Segundo ele, o argumento de que apenas grandes credores serão prejudicados não
é verdadeiro e o calote deve ser amplo.
"Você
está sinalizando um grande calote. Todos os precatórios correm o risco de não
serem pagos", afirma. "Isso vai gerar uma grande judicialização. Quem
puder pagar advogado vai tentar obrigar o governo a pagar. Quem não puder, vai
ficar na fila."
Diego
Cherulli, vice-presidente do IBDP (Instituto Brasileiro de Direito
Previdenciário), diz que os grandes credores, principalmente pessoas jurídicas,
conseguem usar esses precatórios para compensação de valores com tributos ou
usar uma das opções previstas na PEC, como comprar imóvel público ou direito de
receitas de petróleo. Já os pequenos credores terão como alternativas ficar na
fila ou vender o papel com deságio.
"Quem
vai ter prejuízo são as pessoas que mais precisam, que aguardaram durante anos
para receber sua prestação alimentar. Uma espera sem data", diz.
Cherulli
afirma ainda que muitos tribunais não aplicam o dispositivo da prioridade para
algumas dívidas de natureza alimentar, por falta de regulamentação, o que pode
fazer com que algumas dívidas previdenciárias sejam preteridas em favor do Fundef.
A
Consultoria de Orçamento da Câmara dos Deputados divulgou em agosto estudo que
mostra o risco de que as requisições de pequeno valor passem a ocupar todo o
espaço no teto para sentenças judiciais de 2028 até 2036, quando será extinto o
teto de gasto, o que inviabiliza até o pagamento de precatórios a credores
prioritários.
Eduardo
Gouvêa, presidente da Comissão de Precatórios da OAB Nacional, afirma que a
organização da fila de prioridades após 2022 vai criar um caos administrativo
no Judiciário.

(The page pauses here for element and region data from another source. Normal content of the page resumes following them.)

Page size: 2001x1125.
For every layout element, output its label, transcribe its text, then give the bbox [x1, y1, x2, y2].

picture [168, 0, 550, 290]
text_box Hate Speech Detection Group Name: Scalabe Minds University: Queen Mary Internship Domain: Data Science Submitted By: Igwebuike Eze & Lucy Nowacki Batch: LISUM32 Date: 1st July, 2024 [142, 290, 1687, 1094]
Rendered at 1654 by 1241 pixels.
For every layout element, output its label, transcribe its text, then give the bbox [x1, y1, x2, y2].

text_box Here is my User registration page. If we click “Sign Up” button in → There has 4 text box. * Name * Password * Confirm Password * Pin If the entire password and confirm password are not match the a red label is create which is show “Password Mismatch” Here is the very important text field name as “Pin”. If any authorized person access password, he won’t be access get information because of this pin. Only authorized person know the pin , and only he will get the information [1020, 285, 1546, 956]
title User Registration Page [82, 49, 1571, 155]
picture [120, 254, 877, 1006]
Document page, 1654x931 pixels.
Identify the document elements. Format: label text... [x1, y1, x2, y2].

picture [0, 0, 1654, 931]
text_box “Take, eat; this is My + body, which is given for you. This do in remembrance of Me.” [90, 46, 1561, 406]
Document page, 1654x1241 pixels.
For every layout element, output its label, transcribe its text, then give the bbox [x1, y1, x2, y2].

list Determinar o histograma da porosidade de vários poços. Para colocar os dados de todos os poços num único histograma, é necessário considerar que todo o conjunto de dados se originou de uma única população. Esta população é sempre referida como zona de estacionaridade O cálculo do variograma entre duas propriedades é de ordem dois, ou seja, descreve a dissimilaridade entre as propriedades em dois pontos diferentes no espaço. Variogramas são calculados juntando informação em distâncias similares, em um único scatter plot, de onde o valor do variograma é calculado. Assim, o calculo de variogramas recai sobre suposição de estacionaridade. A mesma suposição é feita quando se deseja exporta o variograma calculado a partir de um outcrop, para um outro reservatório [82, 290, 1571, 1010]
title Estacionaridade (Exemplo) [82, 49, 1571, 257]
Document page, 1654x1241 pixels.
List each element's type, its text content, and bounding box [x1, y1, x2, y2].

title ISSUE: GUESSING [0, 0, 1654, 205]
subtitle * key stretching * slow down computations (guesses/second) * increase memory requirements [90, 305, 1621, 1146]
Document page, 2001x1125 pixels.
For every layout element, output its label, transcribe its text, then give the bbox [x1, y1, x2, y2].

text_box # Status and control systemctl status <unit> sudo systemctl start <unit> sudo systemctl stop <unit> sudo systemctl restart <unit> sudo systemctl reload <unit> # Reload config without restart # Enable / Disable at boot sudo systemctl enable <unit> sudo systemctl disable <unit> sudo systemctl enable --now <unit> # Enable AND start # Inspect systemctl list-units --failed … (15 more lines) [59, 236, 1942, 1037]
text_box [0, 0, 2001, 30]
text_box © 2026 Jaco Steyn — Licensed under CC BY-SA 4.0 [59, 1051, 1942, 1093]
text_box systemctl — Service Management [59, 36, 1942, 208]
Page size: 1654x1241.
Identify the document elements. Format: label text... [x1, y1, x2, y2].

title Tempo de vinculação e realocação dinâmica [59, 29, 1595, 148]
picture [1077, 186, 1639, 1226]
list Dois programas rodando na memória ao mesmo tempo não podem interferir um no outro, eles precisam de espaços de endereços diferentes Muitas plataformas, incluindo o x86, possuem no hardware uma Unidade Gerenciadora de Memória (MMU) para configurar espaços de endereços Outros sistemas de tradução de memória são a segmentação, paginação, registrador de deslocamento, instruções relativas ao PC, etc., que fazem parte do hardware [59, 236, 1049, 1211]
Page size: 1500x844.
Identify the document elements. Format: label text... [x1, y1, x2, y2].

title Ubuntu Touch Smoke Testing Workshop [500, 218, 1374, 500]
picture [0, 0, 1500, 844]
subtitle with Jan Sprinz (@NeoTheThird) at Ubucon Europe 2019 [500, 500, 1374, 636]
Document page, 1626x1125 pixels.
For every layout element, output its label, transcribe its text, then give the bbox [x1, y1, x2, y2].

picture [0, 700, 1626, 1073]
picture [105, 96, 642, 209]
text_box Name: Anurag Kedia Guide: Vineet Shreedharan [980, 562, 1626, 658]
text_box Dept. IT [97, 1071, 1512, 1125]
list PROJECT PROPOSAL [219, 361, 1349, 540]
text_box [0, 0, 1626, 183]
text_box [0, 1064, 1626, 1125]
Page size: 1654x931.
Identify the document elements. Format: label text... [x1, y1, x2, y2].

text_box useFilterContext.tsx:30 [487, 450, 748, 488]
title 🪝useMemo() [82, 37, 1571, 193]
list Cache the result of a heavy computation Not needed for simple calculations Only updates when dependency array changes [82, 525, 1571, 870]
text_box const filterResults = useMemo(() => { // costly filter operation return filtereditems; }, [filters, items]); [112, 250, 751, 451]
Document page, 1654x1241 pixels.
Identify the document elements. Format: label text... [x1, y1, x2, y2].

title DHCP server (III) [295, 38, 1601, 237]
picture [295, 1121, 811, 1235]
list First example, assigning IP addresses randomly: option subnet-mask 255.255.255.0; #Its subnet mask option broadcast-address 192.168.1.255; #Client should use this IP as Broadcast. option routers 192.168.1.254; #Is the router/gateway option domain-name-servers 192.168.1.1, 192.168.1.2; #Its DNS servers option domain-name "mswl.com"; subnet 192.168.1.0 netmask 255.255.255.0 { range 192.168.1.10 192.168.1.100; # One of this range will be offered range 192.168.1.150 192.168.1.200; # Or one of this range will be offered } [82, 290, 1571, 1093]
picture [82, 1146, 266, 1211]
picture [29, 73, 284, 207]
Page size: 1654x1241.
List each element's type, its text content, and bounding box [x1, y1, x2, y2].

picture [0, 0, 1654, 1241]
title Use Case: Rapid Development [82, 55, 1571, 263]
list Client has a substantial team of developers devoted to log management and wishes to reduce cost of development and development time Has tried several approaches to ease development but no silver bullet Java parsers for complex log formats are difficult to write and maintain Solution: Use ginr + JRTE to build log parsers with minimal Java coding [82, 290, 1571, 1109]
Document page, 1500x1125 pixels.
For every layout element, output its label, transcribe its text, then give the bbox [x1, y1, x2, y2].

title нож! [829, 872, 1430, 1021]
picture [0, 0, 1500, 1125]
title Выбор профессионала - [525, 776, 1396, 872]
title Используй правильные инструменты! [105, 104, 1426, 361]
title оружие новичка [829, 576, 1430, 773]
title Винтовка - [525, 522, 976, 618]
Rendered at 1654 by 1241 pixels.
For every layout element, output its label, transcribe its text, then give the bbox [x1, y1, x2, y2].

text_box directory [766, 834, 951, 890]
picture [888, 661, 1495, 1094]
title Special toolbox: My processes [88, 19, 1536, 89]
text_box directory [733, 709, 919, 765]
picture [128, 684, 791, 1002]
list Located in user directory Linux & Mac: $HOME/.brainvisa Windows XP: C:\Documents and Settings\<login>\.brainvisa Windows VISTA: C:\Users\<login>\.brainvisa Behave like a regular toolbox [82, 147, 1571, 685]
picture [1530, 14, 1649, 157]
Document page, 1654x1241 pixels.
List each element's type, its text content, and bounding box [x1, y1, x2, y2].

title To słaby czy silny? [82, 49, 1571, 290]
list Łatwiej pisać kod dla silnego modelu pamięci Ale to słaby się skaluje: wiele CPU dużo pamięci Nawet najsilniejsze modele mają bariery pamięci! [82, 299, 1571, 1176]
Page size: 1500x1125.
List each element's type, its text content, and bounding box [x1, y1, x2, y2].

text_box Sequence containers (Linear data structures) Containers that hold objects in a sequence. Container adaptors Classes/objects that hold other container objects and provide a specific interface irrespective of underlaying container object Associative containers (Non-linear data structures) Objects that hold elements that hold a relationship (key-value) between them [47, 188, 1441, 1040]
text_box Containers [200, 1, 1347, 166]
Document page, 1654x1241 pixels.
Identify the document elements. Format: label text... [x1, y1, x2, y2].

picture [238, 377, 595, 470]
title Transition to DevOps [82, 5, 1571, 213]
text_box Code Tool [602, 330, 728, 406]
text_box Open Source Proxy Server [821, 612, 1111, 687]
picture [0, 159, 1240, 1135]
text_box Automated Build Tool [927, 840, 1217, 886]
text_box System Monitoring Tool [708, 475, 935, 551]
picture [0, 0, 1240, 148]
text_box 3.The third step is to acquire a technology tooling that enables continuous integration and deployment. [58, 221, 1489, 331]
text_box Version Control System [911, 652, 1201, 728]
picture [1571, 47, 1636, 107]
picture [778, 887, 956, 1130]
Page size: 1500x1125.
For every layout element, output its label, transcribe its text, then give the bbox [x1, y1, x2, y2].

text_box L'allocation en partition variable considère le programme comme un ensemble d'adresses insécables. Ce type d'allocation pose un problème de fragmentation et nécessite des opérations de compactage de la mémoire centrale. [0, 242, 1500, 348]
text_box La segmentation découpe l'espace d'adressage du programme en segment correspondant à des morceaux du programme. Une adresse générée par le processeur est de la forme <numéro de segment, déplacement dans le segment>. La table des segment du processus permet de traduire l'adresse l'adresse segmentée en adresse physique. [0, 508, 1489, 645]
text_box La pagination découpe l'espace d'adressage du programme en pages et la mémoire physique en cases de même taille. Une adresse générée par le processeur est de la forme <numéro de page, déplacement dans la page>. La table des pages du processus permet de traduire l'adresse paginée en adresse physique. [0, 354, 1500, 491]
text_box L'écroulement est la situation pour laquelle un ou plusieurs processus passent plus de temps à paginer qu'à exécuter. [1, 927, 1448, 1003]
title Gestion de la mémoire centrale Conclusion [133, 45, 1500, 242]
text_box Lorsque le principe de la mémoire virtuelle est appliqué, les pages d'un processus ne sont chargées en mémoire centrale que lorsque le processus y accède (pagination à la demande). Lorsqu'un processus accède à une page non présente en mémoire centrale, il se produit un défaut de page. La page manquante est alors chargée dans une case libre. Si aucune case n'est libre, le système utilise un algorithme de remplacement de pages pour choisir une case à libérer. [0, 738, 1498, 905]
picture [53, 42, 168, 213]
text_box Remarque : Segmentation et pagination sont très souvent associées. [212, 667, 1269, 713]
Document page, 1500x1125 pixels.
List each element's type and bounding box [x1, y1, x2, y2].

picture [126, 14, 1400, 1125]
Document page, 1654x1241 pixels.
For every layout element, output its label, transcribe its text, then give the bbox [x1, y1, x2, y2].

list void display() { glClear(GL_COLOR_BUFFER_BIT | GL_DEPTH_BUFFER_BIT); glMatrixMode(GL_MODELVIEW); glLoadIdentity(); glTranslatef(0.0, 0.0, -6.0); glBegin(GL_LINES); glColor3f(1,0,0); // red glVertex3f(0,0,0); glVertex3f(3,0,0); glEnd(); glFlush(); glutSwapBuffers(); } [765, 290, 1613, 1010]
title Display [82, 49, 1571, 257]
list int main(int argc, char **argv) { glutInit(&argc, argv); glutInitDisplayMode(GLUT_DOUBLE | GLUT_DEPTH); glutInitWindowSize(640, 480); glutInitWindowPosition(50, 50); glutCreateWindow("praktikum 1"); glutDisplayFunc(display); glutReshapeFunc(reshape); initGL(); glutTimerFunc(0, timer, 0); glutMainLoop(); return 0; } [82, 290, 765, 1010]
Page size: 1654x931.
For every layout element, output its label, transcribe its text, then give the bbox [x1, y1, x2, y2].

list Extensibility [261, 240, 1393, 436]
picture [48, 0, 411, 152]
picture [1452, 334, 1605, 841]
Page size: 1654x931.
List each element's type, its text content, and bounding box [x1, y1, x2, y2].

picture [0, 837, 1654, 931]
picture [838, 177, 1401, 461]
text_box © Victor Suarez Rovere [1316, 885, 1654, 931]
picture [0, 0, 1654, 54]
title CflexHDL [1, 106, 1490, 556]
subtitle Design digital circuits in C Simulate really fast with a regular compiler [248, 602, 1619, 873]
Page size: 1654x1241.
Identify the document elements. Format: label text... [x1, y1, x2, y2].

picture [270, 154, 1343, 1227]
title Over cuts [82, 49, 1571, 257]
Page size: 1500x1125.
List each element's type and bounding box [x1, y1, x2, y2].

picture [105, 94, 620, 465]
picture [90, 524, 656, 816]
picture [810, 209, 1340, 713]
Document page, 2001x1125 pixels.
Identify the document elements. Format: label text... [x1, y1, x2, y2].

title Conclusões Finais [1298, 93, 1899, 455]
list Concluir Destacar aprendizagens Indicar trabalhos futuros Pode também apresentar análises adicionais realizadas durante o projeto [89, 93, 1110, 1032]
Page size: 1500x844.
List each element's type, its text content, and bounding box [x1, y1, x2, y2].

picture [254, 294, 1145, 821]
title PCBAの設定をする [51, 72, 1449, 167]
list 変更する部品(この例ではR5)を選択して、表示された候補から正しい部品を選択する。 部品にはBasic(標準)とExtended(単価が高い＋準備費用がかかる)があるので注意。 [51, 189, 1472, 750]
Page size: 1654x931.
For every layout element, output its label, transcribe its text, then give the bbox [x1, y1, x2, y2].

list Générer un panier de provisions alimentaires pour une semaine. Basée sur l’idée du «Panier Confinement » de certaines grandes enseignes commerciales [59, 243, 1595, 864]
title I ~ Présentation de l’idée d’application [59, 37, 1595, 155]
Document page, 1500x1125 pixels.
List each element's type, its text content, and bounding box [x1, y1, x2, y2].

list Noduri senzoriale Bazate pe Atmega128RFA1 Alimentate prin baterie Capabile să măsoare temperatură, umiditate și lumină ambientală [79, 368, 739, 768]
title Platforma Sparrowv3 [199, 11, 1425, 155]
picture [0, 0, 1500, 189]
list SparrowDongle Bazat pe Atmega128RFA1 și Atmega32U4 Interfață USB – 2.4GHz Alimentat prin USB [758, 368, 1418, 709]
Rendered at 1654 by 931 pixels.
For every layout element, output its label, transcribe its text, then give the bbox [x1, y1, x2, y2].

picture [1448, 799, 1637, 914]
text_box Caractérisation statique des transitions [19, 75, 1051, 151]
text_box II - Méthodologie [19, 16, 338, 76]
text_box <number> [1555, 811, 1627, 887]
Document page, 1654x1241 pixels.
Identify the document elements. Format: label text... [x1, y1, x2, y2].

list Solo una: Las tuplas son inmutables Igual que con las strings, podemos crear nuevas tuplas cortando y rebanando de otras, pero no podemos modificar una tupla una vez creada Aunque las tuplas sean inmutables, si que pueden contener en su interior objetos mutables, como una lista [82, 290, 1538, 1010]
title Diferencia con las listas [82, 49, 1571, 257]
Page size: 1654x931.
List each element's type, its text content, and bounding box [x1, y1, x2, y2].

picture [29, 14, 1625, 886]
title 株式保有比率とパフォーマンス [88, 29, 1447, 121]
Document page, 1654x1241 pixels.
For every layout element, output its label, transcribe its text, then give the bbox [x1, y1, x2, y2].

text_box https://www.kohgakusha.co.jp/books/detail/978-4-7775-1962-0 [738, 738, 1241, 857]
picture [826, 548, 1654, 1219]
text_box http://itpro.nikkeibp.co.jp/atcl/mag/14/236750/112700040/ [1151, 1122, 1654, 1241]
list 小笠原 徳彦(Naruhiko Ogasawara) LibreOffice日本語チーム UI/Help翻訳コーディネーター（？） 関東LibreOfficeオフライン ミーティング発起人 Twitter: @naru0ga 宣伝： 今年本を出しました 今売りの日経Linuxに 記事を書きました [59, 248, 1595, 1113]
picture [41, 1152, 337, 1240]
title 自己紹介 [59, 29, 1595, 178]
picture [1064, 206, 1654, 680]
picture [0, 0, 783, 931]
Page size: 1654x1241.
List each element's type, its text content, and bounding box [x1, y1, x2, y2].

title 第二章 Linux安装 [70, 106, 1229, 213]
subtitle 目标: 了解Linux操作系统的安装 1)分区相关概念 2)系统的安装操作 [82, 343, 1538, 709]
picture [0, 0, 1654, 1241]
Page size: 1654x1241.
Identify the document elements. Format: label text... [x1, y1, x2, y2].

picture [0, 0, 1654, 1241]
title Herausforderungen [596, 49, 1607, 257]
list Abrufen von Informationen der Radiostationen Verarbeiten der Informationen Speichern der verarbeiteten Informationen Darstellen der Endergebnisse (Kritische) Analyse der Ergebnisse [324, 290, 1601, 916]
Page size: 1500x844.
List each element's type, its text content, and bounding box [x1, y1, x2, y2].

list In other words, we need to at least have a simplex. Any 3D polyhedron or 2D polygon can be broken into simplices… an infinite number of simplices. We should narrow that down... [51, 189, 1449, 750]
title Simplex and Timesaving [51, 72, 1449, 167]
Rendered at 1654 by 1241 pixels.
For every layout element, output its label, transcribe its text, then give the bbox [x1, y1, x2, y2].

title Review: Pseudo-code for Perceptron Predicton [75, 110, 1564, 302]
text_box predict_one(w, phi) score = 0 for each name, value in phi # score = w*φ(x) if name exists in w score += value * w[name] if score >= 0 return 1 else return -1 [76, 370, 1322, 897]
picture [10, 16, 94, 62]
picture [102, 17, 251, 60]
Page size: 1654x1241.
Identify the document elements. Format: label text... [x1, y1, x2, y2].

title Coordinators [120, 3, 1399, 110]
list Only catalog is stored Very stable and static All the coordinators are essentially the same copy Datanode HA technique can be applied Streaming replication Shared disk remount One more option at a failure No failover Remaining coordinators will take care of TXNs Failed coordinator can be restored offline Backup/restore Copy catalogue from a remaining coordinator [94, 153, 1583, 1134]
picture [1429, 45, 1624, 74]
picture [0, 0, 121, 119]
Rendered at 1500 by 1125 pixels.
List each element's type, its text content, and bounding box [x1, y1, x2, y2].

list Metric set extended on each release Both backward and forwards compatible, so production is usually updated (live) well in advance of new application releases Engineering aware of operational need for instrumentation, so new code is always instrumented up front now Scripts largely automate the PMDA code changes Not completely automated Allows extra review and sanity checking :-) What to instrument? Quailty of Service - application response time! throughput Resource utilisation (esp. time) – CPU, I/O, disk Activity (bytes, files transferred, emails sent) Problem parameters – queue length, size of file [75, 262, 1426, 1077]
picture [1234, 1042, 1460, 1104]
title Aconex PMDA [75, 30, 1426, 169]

Um exemplo é a regra que impede a expedição de precatórios
enquanto não estiver definido o tamanho das dívidas do Fundef.
"No
Fundef, criaram uma fila paralela, e as demais expedições dependem dessa fila.
Há a possibilidade de que nenhum juiz possa expedir nada. Tem de ficar
esperando autorização, sei lá de quem, porque não existe um órgão que
centralize isso no Brasil", diz Gouvêa.
"Criaram
uma ordem que acabou transformado a PEC em algo que é inexequível do ponto de
vista prático."
A
comissão apresentou à Câmara algumas das alternativas para uso dos precatórios
incorporadas ao projeto, como compra de imóveis públicos. A ideia era que
fossem opções para recebimento dos valores, como já ocorre em alguns estados e
municípios, e não uma imposição para quem não quer ficar na fila de espera.
A
PEC também prevê que o credor possa receber os valores não pagos ou precatórios
não expedidos com 40% de desconto, em favor do governo. Essa despesa está
prevista para ficar fora do teto dos precatórios.
Reportagem
da Folha mostrou que o deságio na negociação de precatórios federais no setor
privado passou de menos de 20% para até 40% após o governo sinalizar o calote.